Experimental Example 3. Fat Content in Mouse Adipose Tissue

[0093] To examine the effect of the extract of the Example on adipose tissues, peri-abdominal and peri-renal total fats were weighed. The anti-obesity effect on the adipose tissues was analyzed by measuring abdominal subcutaneous fat and the measurements are summarized in Table 4 and depicted in FIG. 2a. In addition, peri-renal total fat was weighed. The data are also summarized in Table 4 and depicted in FIG. 2b.

TABLE-US-00004 TABLE 4 Inducing Peri-abdominal fat Peri-renal fat Group condition (g/100 g BW) (g/100 g BW) Normal Normal diet 1.89 ± 0.08 *** 0.68 ± 0.05 *** (AIN-93G) Control High fat diet 6.13 ± 0.10 2.73 ± 0.06 Example 100 5.04 ± 0.10 * 2.27 ± 0.02 * Example 200 5.06 ± 0.11 * 2.29 ± 0.03 * Example 400 5.83 ± 0.11 2.37 ± 0.03 Comparative control with statistical significance *: p<0.05

[0094] The peri-abdominal fat in each group was measured to be 6.13±0.10 (g/100 g BW) in the HFD-fed group which was about 2.13- to 5.67-fold higher than 1.89±0.08 (g/100 g BW) measured for the normal group.

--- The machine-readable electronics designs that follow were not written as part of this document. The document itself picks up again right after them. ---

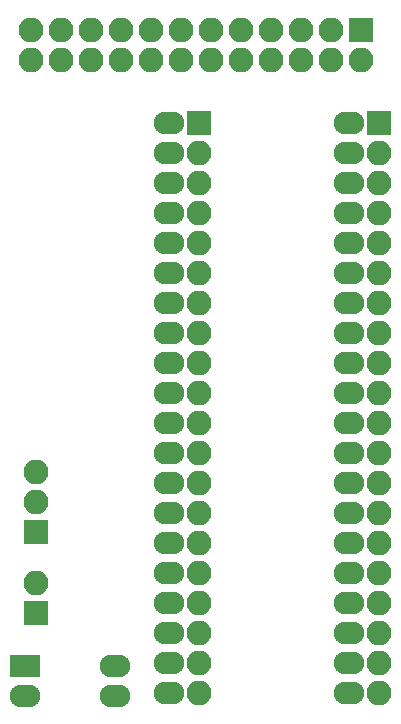
<source format=gbs>
G04 #@! TF.GenerationSoftware,KiCad,Pcbnew,(5.1.2-1)-1*
G04 #@! TF.CreationDate,2019-05-24T16:53:51+02:00*
G04 #@! TF.ProjectId,TriMod CBM Adapter (SMD-Version),5472694d-6f64-4204-9342-4d2041646170,1.1*
G04 #@! TF.SameCoordinates,Original*
G04 #@! TF.FileFunction,Soldermask,Bot*
G04 #@! TF.FilePolarity,Negative*
%FSLAX46Y46*%
G04 Gerber Fmt 4.6, Leading zero omitted, Abs format (unit mm)*
G04 Created by KiCad (PCBNEW (5.1.2-1)-1) date 2019-05-24 16:53:51*
%MOMM*%
%LPD*%
G04 APERTURE LIST*
%ADD10R,2.100000X2.100000*%
%ADD11O,2.100000X2.100000*%
%ADD12R,2.597100X1.898600*%
%ADD13O,2.597100X1.898600*%
%ADD14O,2.600000X1.900000*%
G04 APERTURE END LIST*
D10*
X119570000Y-110871000D03*
D11*
X119570000Y-108331000D03*
X119570000Y-105791000D03*
X133350000Y-124460000D03*
X133350000Y-121920000D03*
X133350000Y-119380000D03*
X133350000Y-116840000D03*
X133350000Y-114300000D03*
X133350000Y-111760000D03*
X133350000Y-109220000D03*
X133350000Y-106680000D03*
X133350000Y-104140000D03*
X133350000Y-101600000D03*
X133350000Y-99060000D03*
X133350000Y-96520000D03*
X133350000Y-93980000D03*
X133350000Y-91440000D03*
X133350000Y-88900000D03*
X133350000Y-86360000D03*
X133350000Y-83820000D03*
X133350000Y-81280000D03*
X133350000Y-78740000D03*
D10*
X133350000Y-76200000D03*
X148590000Y-76200000D03*
D11*
X148590000Y-78740000D03*
X148590000Y-81280000D03*
X148590000Y-83820000D03*
X148590000Y-86360000D03*
X148590000Y-88900000D03*
X148590000Y-91440000D03*
X148590000Y-93980000D03*
X148590000Y-96520000D03*
X148590000Y-99060000D03*
X148590000Y-101600000D03*
X148590000Y-104140000D03*
X148590000Y-106680000D03*
X148590000Y-109220000D03*
X148590000Y-111760000D03*
X148590000Y-114300000D03*
X148590000Y-116840000D03*
X148590000Y-119380000D03*
X148590000Y-121920000D03*
X148590000Y-124460000D03*
X119126000Y-70866000D03*
X119126000Y-68326000D03*
X121666000Y-70866000D03*
X121666000Y-68326000D03*
X124206000Y-70866000D03*
X124206000Y-68326000D03*
X126746000Y-70866000D03*
X126746000Y-68326000D03*
X129286000Y-70866000D03*
X129286000Y-68326000D03*
X131826000Y-70866000D03*
X131826000Y-68326000D03*
X134366000Y-70866000D03*
X134366000Y-68326000D03*
X136906000Y-70866000D03*
X136906000Y-68326000D03*
X139446000Y-70866000D03*
X139446000Y-68326000D03*
X141986000Y-70866000D03*
X141986000Y-68326000D03*
X144526000Y-70866000D03*
X144526000Y-68326000D03*
X147066000Y-70866000D03*
D10*
X147066000Y-68326000D03*
X119570000Y-117729000D03*
D11*
X119570000Y-115189000D03*
D12*
X118618000Y-122174000D03*
D13*
X126238000Y-122174000D03*
X118618000Y-124714000D03*
X126238000Y-124714000D03*
D14*
X130810000Y-76200000D03*
X130810000Y-78740000D03*
X130810000Y-81280000D03*
X130810000Y-83820000D03*
X130810000Y-86360000D03*
X130810000Y-88900000D03*
X130810000Y-91440000D03*
X130810000Y-93980000D03*
X130810000Y-96520000D03*
X130810000Y-99060000D03*
X130810000Y-101600000D03*
X130810000Y-104140000D03*
X130810000Y-106680000D03*
X130810000Y-109220000D03*
X130810000Y-111760000D03*
X130810000Y-114300000D03*
X130810000Y-116840000D03*
X130810000Y-119380000D03*
X130810000Y-121920000D03*
X130810000Y-124460000D03*
X146050000Y-124460000D03*
X146050000Y-121920000D03*
X146050000Y-119380000D03*
X146050000Y-116840000D03*
X146050000Y-114300000D03*
X146050000Y-111760000D03*
X146050000Y-109220000D03*
X146050000Y-106680000D03*
X146050000Y-104140000D03*
X146050000Y-101600000D03*
X146050000Y-99060000D03*
X146050000Y-96520000D03*
X146050000Y-93980000D03*
X146050000Y-91440000D03*
X146050000Y-88900000D03*
X146050000Y-86360000D03*
X146050000Y-83820000D03*
X146050000Y-81280000D03*
X146050000Y-78740000D03*
X146050000Y-76200000D03*
M02*

</source>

[0095] When the extract of the Example was fed, the peri-abdominal fat was measured to be 5.04±0.10 (g/100 g BW) at a dose of 100 mg/kg, 5.06±0.11 (g/100 g BW) at a dose of 200 mg/kg, and 5.83±0.11 (g/100 g BW) at a dose of 400 mg/kg.

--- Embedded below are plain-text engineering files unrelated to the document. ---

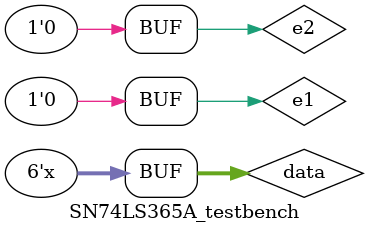
<source format=v>
`timescale 1ns / 1ps


module SN74LS365A_testbench;

    // Inputs
    reg e1;
    reg e2;
    reg [5:0] data;

    // Outputs
    wire [5:0] out;

    // Instantiate the Unit Under Test (UUT)
    SN74LS365 uut (
        .e1(e1), 
        .e2(e2), 
        .data(data), 
        .out(out)
    );

    initial begin
        // Initialize Inputs
        e1 = 1;
        e2 = 0;
        data = 0;
        
        #100;
        e2 = 1;

        // Wait 100 ns for global reset to finish
        #100;      
        // Add stimulus here
        e1 = 0;
        
        #100;
        e2 = 0;
    end
      
    always
    begin
        #100 data <= data + 1;
    end
endmodule


</source>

[0096] From the data, it was understood that the groups fed with the extract of the Example at a dose of 100 mg/kg and 200 mg/kg decreased in peri-abdominal fat level, with significance.

[0097] In addition, the peri-renal fat in each group was measured to be 2.73±0.06 (g/100 g BW) in the HFD-fed group which was higher than 0.68±0.05 (g/100 g BW) measured for the normal group.

[0098] When the extract of the Example was fed, the peri-abdominal fat was measured to be 2.27±0.02 (g/100 g BW) at a dose of 100 mg/kg, 2.29±0.03 (g/100 g BW) at a dose of 200 mg/kg, and 2.37±0.03 (g/100 g BW) at a dose of 400 mg/kg.

[0099] From the data, it was understood that the groups fed with the extract of the Example at a dose of 100 mg/kg and 200 mg/kg decreased in peri-renal fat level, with significance.

Experimental Example 4. Assay for Expression of Triglyceride Synthesis-Related Protein

[0100] The extract of the Example was assayed for effect on the expression of triglyceride synthesis-related proteins in animal models of HFD-induced obesity. Adipose tissues were taken and subjected to Western blotting to measure expression levels of the obesity-related genes PPARr and GLUT4. As an internal control, the housekeeping gene actin, which is expressed in most types of cells, was also measured for expression level to normalize the protein expression. Expression results of the triglyceride synthesis-related proteins are depicted in FIG. 3.

[0101] As can be seen in FIG. 3, the expression levels of the triglyceride synthesis-related proteins were greatly increased in the HFD-fed control, compared to the normal group. However, the administration of the extract of the Example reduced the expression levels of the triglyceride synthesis-related proteins.

[0102] Inter alia, the groups fed with 100 mg/kg and 200 mg/kg of the extract of the Example exhibited similar expression levels to that in the normal group, with significance on the anti-obesity effect.

[0103] The data demonstrate that the extract of the Example is effective for alleviating metabolic diseases.

INDUSTRIAL APPLICABILITY

[0104] The present disclosure relates to a composition for prevention, alleviation, or treatment of obesity.